The captain was furious against the Companions of Jehu, who had stopped diligences within a mile of his town, and on whom he was unable to lay his hand. He knew of the reports relating to the last three stoppages that had been sent to the minister of police, and he understood the latter's anger. But Roland brought his amazement to a climax when he told him of the night he had spent at the Chartreuse of Seillon, and of what had happened to Sir John at that same Chartreuse during the succeeding night.

The captain had heard by common rumor that Madame de Montrevel's guest had been stabbed; but as no one had lodged a complaint, he did not think he had the right to investigate circumstances which it seemed to him Roland wished to keep in the dark. In those troublous days more indulgence was shown to officers of the army than they might have received at other times.

As for Roland, he had said nothing because he wished to reserve for himself the satisfaction of pursuing the assassins and sham ghosts of the Chartreuse when the time came. He now arrived with full power to put that design into execution, firmly resolved not to return to the First Consul until it was accomplished. Besides, it was one of those adventures he was always seeking, at once dangerous and picturesque, an opportunity of pitting his life against men who cared little for their own, and probably less for his. Roland had no conception of Morgan's safe-guard which had twice protected him from danger--once on the night he had watched at the Chartreuse, and again when he had fought against Cadoudal. How could he know that a simple cross was drawn above his name, and that this symbol of redemption guaranteed his safety from one end of France to the other?

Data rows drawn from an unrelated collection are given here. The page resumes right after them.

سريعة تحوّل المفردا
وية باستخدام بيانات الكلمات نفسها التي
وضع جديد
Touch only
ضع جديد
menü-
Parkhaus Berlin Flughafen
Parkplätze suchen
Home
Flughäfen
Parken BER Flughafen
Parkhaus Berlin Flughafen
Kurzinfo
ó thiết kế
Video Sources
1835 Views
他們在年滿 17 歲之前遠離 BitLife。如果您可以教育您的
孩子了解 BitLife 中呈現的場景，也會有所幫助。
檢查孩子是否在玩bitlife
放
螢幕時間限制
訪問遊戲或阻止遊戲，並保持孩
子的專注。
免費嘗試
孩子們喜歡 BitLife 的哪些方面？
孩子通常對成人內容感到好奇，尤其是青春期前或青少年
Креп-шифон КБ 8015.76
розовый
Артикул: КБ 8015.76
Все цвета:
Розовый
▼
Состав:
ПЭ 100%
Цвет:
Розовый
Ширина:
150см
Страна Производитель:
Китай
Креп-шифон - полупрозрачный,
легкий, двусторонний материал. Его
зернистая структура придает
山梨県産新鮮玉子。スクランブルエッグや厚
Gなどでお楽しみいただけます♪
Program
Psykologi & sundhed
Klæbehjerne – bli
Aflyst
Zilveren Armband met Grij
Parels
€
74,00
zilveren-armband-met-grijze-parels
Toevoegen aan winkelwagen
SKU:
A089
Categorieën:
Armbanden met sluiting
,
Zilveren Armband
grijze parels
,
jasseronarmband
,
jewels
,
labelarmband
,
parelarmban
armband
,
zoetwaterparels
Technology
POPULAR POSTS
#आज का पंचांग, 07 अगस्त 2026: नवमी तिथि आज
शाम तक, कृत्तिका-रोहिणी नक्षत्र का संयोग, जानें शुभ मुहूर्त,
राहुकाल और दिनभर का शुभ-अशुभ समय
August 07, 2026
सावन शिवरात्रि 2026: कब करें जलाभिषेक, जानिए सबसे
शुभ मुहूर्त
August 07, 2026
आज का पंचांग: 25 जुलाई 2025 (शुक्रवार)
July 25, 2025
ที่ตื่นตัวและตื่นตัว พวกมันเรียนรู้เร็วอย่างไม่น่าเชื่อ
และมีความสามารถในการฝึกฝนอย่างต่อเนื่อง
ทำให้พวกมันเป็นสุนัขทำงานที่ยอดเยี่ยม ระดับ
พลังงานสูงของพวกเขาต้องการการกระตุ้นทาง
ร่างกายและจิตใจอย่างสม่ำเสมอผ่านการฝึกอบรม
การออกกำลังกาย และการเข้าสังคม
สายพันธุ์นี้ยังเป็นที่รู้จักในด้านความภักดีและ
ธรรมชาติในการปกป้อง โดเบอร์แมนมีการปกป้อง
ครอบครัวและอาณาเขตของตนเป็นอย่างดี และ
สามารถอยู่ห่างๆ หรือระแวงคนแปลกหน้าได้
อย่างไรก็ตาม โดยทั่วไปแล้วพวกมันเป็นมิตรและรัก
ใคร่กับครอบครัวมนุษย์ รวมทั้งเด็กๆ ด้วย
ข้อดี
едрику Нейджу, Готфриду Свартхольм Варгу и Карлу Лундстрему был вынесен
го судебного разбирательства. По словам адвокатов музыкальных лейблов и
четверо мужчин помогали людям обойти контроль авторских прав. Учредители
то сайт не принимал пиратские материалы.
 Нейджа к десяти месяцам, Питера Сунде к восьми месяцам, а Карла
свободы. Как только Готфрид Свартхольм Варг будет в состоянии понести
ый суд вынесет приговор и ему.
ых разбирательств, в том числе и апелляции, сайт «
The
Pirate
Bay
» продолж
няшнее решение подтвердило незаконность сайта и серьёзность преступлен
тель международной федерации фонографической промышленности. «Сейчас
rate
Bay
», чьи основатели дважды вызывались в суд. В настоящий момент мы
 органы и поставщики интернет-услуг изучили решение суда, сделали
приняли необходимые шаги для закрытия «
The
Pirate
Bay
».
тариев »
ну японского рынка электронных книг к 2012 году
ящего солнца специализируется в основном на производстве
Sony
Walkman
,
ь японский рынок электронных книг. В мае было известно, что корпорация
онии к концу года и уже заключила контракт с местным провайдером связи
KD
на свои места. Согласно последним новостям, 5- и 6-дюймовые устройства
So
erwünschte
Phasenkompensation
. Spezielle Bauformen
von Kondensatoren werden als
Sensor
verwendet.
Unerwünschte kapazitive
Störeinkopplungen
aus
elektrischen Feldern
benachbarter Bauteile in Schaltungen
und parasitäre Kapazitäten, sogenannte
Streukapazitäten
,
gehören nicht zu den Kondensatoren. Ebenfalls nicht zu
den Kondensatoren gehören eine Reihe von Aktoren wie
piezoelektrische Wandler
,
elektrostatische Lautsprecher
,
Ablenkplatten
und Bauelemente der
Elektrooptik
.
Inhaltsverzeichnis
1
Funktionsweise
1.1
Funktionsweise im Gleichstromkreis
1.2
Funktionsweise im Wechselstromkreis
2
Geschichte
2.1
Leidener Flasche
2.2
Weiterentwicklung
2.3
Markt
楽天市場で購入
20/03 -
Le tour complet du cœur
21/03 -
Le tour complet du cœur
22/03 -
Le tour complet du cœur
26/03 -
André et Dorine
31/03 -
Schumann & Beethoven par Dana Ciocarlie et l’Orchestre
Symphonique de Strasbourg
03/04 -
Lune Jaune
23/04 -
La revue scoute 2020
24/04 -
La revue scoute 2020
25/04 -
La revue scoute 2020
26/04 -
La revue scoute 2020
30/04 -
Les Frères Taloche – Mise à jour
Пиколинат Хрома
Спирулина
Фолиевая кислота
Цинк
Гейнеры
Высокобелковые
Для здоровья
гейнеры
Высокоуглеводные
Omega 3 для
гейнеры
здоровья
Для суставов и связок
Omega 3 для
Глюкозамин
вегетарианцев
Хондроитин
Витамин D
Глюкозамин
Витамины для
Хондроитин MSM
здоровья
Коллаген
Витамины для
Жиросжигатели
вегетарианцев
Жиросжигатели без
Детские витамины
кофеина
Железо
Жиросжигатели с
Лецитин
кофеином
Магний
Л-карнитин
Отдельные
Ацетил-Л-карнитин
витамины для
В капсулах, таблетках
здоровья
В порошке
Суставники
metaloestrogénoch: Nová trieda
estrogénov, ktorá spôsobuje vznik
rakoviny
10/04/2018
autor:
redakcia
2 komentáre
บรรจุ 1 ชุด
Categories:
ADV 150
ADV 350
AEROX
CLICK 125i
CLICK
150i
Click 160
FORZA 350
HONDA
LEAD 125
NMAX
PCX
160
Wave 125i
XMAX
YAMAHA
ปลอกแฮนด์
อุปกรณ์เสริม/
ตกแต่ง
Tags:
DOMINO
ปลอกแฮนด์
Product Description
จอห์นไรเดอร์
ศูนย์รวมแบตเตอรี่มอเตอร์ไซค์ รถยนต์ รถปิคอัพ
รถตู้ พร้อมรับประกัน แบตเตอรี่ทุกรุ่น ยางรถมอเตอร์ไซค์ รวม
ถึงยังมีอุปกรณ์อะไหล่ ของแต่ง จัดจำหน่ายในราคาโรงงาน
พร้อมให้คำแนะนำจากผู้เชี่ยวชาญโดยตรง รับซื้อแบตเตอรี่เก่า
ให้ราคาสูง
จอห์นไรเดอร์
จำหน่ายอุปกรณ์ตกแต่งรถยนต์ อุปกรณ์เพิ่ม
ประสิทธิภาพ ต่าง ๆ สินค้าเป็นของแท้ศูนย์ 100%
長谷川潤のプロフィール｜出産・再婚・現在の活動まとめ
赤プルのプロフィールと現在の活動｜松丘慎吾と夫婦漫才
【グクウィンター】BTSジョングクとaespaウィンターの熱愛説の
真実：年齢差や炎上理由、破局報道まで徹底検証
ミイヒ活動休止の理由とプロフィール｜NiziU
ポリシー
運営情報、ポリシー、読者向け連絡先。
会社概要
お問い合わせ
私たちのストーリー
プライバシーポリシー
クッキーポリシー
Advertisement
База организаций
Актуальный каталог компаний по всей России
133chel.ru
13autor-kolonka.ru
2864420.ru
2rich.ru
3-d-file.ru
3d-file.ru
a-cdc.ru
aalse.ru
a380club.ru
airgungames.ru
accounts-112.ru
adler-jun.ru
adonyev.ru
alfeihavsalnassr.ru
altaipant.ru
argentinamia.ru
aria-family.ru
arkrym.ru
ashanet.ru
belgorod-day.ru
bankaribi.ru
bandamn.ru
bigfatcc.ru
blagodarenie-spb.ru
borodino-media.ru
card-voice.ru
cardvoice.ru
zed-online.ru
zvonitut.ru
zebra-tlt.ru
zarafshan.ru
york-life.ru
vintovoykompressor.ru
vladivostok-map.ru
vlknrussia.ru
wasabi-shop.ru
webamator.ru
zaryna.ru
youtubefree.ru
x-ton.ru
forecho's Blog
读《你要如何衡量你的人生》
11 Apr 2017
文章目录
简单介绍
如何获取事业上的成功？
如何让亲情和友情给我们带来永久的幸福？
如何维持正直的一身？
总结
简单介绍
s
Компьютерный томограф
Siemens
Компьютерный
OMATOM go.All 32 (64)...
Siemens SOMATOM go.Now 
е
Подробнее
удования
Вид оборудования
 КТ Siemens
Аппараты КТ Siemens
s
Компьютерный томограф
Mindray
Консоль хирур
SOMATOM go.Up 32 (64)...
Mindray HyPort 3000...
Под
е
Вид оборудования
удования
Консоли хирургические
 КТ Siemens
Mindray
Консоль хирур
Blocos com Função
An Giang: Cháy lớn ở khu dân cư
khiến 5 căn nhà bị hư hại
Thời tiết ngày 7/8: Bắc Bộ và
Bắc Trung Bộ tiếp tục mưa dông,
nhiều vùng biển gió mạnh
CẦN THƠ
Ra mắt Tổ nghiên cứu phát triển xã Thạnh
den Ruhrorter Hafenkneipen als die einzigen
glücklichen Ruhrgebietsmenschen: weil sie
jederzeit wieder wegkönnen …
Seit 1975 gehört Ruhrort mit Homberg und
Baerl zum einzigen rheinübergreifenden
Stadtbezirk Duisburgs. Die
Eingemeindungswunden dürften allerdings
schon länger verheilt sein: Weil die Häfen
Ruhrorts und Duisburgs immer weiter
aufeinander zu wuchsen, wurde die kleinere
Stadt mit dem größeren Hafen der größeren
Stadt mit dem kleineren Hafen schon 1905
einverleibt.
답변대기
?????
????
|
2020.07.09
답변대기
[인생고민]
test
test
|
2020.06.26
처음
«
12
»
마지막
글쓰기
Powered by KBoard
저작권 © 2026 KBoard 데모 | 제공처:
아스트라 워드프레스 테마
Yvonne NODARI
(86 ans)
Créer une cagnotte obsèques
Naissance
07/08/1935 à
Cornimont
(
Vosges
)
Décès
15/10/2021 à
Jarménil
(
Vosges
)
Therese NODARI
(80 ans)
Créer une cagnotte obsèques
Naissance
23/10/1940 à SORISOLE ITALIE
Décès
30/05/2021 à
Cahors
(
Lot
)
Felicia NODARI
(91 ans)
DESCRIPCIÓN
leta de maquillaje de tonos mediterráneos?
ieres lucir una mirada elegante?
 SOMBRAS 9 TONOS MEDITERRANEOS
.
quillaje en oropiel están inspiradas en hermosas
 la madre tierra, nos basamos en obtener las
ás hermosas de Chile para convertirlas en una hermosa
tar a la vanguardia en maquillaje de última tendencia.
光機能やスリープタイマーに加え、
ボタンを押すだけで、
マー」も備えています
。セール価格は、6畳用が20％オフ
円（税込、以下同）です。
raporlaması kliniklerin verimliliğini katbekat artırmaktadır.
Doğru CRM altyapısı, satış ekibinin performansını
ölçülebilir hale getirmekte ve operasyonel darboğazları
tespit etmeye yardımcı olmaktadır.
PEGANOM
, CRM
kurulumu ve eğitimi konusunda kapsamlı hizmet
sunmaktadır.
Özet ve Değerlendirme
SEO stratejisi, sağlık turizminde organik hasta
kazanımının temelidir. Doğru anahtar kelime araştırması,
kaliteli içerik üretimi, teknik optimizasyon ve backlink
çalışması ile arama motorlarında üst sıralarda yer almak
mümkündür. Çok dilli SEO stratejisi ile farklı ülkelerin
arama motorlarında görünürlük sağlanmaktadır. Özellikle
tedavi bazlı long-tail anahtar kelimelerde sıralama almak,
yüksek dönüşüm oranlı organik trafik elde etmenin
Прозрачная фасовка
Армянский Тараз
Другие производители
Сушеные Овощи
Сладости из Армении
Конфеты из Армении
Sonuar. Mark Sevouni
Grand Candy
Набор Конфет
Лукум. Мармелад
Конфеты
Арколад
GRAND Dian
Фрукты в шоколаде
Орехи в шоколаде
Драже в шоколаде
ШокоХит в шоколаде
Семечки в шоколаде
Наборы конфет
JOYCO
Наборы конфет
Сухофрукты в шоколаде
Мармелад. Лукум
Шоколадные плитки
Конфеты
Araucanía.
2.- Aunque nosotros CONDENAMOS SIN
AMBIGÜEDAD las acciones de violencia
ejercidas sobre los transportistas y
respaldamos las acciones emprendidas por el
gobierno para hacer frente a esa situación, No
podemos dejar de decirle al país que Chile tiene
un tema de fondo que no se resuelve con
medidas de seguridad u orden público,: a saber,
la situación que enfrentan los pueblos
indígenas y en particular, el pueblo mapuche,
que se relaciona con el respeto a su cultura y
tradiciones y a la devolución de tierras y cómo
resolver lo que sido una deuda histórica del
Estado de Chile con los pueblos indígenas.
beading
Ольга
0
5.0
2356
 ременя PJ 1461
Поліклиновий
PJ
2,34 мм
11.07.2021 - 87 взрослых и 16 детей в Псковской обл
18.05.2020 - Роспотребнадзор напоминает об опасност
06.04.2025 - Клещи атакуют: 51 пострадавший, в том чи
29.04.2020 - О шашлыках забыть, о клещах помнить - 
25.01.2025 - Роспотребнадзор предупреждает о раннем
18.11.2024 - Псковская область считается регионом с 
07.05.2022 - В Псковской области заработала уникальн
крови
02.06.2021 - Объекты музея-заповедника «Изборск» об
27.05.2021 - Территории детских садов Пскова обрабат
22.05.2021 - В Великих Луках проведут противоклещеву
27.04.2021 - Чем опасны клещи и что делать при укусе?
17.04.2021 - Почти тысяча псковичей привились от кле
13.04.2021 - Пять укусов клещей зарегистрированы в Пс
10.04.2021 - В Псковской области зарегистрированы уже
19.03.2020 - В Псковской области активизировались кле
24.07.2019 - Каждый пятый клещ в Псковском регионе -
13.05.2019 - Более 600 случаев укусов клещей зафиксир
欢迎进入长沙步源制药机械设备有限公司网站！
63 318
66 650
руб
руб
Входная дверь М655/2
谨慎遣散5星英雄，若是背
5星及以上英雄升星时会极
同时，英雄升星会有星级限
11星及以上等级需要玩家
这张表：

For the rest, the first thing to be done was to surround the Chartreuse of Seillon, and to search thoroughly into its most secret places--a thing Roland believed himself perfectly competent to do.

The night was now too far advanced to undertake the expedition, and it was postponed until the one following. In the meantime Roland remained quietly in hiding in the captain's room at the barracks that no one might suspect his presence at Bourg nor its cause. The following night he was to guide the expedition. In the course of the morrow, one of the gendarmes, who was a tailor, agreed to make him a sergeant's uniform. He was to pass as a member of the brigade at Sons-le-Saulnier, and, thanks to the uniform, could direct the search at the Chartreuse without being recognized.

Everything happened as planned. Roland entered the barracks with the captain about one o'clock, ascended to the latter's room, where he slept on a bed on the floor like a man who has just passed two days and two nights in a post-chaise. The next day he restrained his impatience by drawing a plan of the Chartreuse of Seillon for the captain's instruction, with which, even without Roland's help, that worthy officer could have directed the expedition without going an inch astray.

As the captain had but eighteen men under him, and it was not possible to surround the monastery completely with that number, or rather, to guard the two exits and make a thorough search through the interior, and, as it would have taken three or four days to bring in all the men of the brigade scattered throughout the neighborhood, the officer, by Roland's order, went to the colonel of dragoons, garrisoned at Bourg, told him of the matter in hand, and asked for twelve men, who, with his own, made thirty in all.

The colonel not only granted the twelve men, but, learning that the expedition was to be commanded by Colonel Roland de Montrevel, aide-de-camp to the First Consul, he proposed that he himself should join the party at the head of his twelve men.

Roland accepted his co-operation, and it was agreed that the colonel (we employ the words colonel and chief of brigade indifferently, both being interchangeable terms indicating the same rank) and his twelve dragoons should pick up Roland, the captain, and his eighteen men, the barracks being directly on their road to the Chartreuse. The time was set for eleven that night.